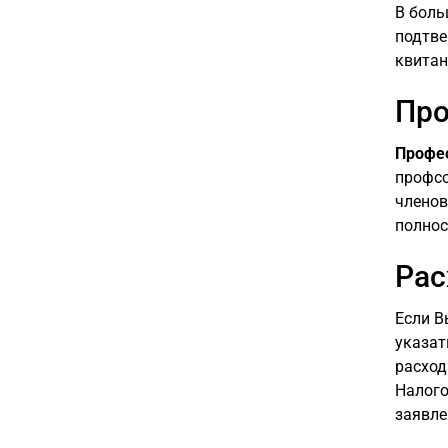
В боль
подтве
квитан
Про
Профе
профсо
членов
полнос
Рас
Если В
указат
расход
Налого
заявле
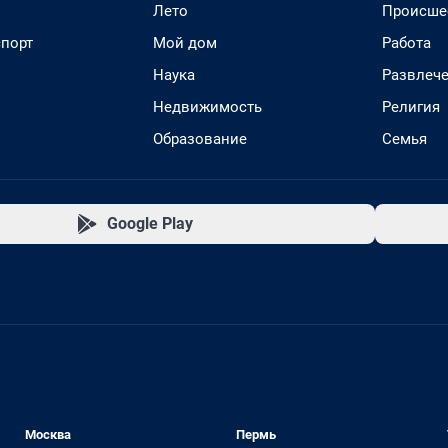
Лето
Происше
спорт
Мой дом
Работа
Наука
Развлеч
Недвижимость
Религия
Образование
Семья
Google Play
Москва
Пермь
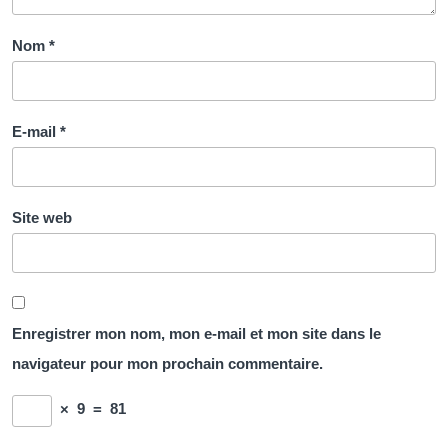
Nom
*
E-mail
*
Site web
Enregistrer mon nom, mon e-mail et mon site dans le
navigateur pour mon prochain commentaire.
×
9
=
81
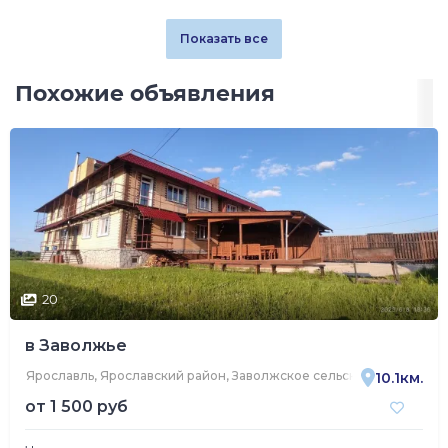
Показать все
Похожие объявления
20
в Заволжье
Ярославль, Ярославский район, Заволжское сельское поселение,
10.1км.
от
1 500 руб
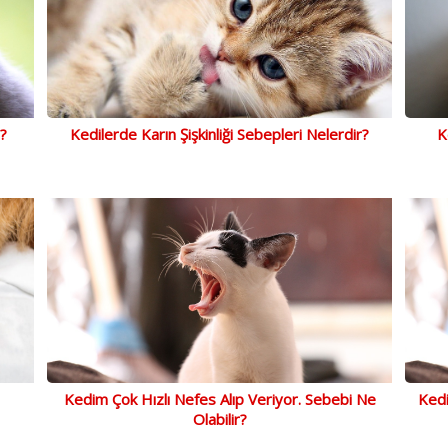
?
Kedilerde Karın Şişkinliği Sebepleri Nelerdir?
K
Kedim Çok Hızlı Nefes Alıp Veriyor. Sebebi Ne
Kedi
Olabilir?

» TASK OBJECTIVE: Rewrite the text read from every page of the listing above, swapping "Показать все" for "Скрыть все" and leaving every other line as it is. Include only the text, not the pictures.

» WRITTEN REPLY:
В боль
подтве
квитан
Про
Профе
профсо
членов
полнос
Рас
Если В
указат
расход
Налого
заявле
Лето
Происше
спорт
Мой дом
Работа
Наука
Развлеч
Недвижимость
Религия
Образование
Семья
Google Play
Москва
Пермь
Nom
*
E-mail
*
Site web
Enregistrer mon nom, mon e-mail et mon site dans le
navigateur pour mon prochain commentaire.
×
9
=
81
Скрыть все
Похожие объявления
20
в Заволжье
Ярославль, Ярославский район, Заволжское сельское поселение,
10.1км.
от
1 500 руб
?
Kedilerde Karın Şişkinliği Sebepleri Nelerdir?
K
Kedim Çok Hızlı Nefes Alıp Veriyor. Sebebi Ne
Kedi
Olabilir?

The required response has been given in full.